> [ЦЕЛЬ 1]: Пожалуйста, верните без изменений фрагмент отрывка о Дали и Фигерасе. Начните с места, где стоят слова «Небольшой городок Фигерас», и остановитесь после слов «полемики для интеллектуалов.».

==== ОТРЫВОК ТЕКСТА ====

Идея сделать материал о Дали была принята на ура. Испанцы с большим пиететом относятся к собственной культуре, давно сделали из нее источник дохода, поэтому мне и фотографу Сергею Бабенко, которого я пригласил с собой поработать на этот раз и с которым мы до этого много работали в Москве и пару раз на Мальте, был включен зеленый свет. Мы вылетели в Барселону и, проигнорировав ожидавший нас в аэропорту Opel Vectra, решили доехать до Фигераса на электричке, где тут же открыли четвертинку виски для лучшего восприятия окружающей среды и девушки напротив, которая постоянно и со вкусом грызла собственные ногти.

Небольшой городок Фигерас в каталонской провинции Жирона – это родина Сальвадора Дали. Самый эпатажный, самый скандальный художник всех времен и народов появился на свет в этом сонном местечке 11 мая 1904 года на улице Нарсисо Монтуреоля в доме №20, где и провел первые десять лет жизни. В шесть лет Дали мечтал стать кухаркой женского пола, в десять Наполеоном II, а все последующие годы исполнял роль «просто гения», как он себя называл, оставив вопрос о своей гениальности и сумасшествии в разряде полемики для интеллектуалов.

Главное в Фигерасе – это Музей Сальвадора Дали. Среди испанских сокровищ музей-театр уступает по посещаемости только прославленному Прадо и частной коллекции Тиссена в Мадриде, а также филиалу музея Соломона Гуггенхайма в баскском городе Бильбао. «Фигерас без Дали так и остался бы заштатным городишкой, единственной ценностью которого были бы еженедельные базары. Благодаря Дали и подаренному им музею-театру он приобрел международный статус». Так писала старейшая испанская газета La Vanguardia. Сам же Дали говорил, что он дал городу Хлеб, треугольный символ которого украсил стены розового дома. Идея музея, открытого 28 сентября 1974 года, зародилась у художника еще в 1960 году с подсказки его друга – фотографа Мели, и вплоть до его открытия Дали был полностью отдан воплощению этого проекта в жизнь. Музей создавался на развалинах городского театра, в котором прошла первая выставка художника, когда ему было 14 лет, и сгоревшего во время гражданской войны 1939 года, поэтому зданию понадобилась основательная реконструкция, в результате которой вместо потолка появился куполообразный витраж, собранный из 2160 разноцветных треугольных стекол. А на фасадах здания появились фигуры обнаженных женщин и гигантские муляжи куриных яиц, каждое высотой 2,8 и шириной 1,8 метра. У входа в музей Дали распорядился посадить большую оливу и воздвигнуть две статуи каталонских философов: Рамона Льюля и Франсиско Пуйоля. Еще одна скульптура увековечила память кумира Дали – художника Эрнеста Мейсонье. Жители Фигераса с любопытством наблюдали, как с помощью молодого каталонского архитектора Переса Пиньеро росло необычное сооружение, которое специалисты впоследствии назовут «памятником сюрреалистической архитектуры».

==== ПРЕДОСТАВЛЕННЫЙ ЛИСТИНГ ====

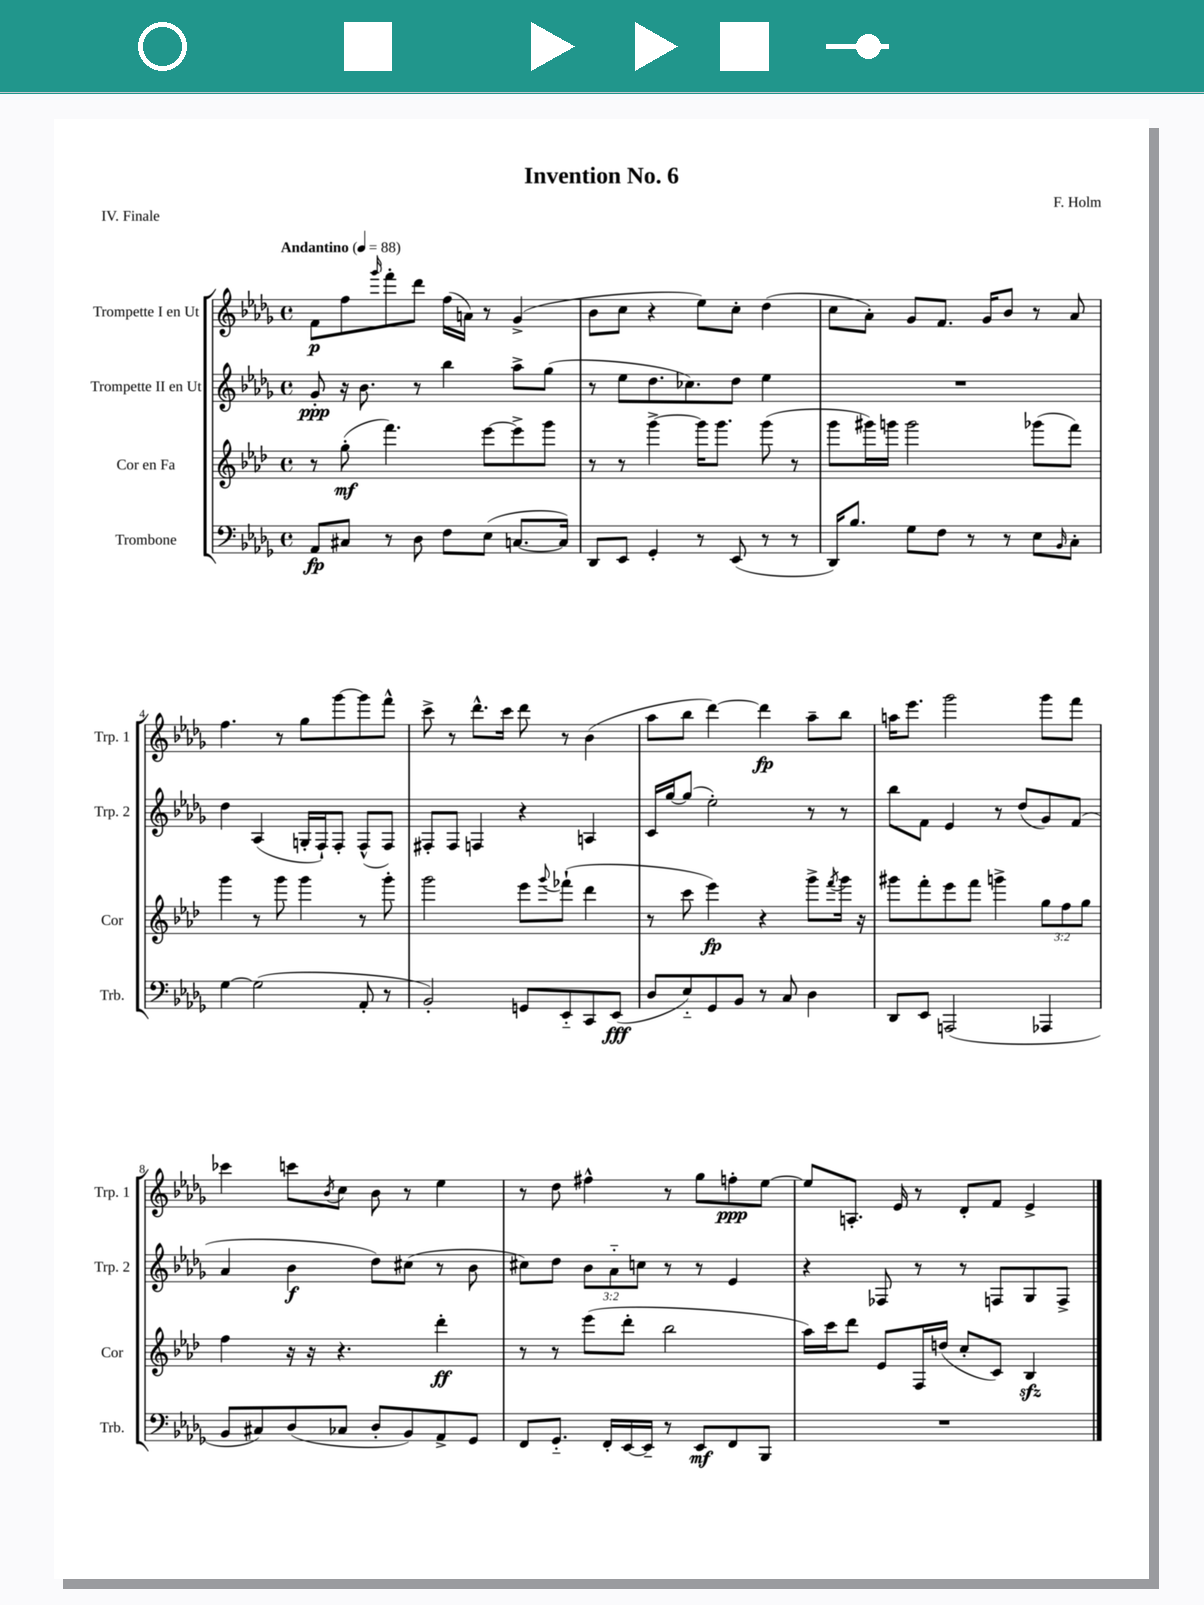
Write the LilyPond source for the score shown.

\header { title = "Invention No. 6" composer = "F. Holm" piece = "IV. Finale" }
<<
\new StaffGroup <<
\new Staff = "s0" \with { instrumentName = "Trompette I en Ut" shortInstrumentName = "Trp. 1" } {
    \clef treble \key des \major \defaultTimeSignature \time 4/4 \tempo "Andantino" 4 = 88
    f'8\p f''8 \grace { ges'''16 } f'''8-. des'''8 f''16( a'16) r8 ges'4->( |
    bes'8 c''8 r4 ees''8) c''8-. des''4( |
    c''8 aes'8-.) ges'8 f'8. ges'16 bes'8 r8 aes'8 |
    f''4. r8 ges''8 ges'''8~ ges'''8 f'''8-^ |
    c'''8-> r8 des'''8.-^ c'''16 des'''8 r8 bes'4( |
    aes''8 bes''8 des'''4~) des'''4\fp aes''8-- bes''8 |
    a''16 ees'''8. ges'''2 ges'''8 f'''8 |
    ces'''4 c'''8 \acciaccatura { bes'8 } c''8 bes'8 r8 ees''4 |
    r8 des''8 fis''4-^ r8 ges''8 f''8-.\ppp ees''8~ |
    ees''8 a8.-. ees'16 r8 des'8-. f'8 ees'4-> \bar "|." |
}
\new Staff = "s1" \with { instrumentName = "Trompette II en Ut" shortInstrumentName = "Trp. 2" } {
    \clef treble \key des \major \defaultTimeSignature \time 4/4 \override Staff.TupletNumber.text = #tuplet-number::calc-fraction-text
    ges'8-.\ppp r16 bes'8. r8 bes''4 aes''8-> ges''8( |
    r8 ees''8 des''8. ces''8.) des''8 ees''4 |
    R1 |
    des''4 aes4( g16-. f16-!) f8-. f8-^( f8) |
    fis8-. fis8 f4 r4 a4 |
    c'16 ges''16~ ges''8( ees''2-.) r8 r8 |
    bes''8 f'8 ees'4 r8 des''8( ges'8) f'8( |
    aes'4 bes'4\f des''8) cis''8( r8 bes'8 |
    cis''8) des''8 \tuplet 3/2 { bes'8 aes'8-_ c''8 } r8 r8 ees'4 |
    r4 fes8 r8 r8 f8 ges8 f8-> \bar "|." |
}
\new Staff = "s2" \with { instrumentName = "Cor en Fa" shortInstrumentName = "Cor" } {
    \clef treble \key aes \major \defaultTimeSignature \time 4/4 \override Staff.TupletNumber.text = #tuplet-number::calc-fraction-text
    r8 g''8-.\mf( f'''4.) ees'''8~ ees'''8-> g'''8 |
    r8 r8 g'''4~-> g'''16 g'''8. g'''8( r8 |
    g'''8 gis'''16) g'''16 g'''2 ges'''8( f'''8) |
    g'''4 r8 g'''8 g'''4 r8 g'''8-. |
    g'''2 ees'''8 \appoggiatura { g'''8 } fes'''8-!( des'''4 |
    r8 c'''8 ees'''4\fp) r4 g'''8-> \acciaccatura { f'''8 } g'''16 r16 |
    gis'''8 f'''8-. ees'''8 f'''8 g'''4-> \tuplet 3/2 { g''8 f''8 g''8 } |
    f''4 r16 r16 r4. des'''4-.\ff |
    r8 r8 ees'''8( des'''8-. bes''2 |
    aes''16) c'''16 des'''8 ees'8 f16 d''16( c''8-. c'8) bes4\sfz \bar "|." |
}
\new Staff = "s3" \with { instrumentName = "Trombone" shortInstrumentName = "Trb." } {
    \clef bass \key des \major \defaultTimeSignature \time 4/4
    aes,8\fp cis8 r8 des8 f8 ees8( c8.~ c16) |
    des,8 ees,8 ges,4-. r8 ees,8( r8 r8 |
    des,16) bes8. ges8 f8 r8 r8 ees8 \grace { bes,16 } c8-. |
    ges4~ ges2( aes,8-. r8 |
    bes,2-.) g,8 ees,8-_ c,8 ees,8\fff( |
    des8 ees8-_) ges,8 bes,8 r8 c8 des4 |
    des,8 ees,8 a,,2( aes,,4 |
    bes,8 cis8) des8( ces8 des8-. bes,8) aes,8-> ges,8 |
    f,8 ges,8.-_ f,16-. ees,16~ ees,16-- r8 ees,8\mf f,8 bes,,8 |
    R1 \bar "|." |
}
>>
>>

====

> [ЦЕЛЬ 2]: Выведите все строки листинга, где встречается слово «major». Регистр букв учитывается.

> [РЕШЕНИЕ ЗАДАЧИ 1]:
Небольшой городок Фигерас в каталонской провинции Жирона – это родина Сальвадора Дали. Самый эпатажный, самый скандальный художник всех времен и народов появился на свет в этом сонном местечке 11 мая 1904 года на улице Нарсисо Монтуреоля в доме №20, где и провел первые десять лет жизни. В шесть лет Дали мечтал стать кухаркой женского пола, в десять Наполеоном II, а все последующие годы исполнял роль «просто гения», как он себя называл, оставив вопрос о своей гениальности и сумасшествии в разряде полемики для интеллектуалов.

> [РЕШЕНИЕ ЗАДАЧИ 2]:
    \clef treble \key des \major \defaultTimeSignature \time 4/4 \tempo "Andantino" 4 = 88
    \clef treble \key des \major \defaultTimeSignature \time 4/4 \override Staff.TupletNumber.text = #tuplet-number::calc-fraction-text
    \clef treble \key aes \major \defaultTimeSignature \time 4/4 \override Staff.TupletNumber.text = #tuplet-number::calc-fraction-text
    \clef bass \key des \major \defaultTimeSignature \time 4/4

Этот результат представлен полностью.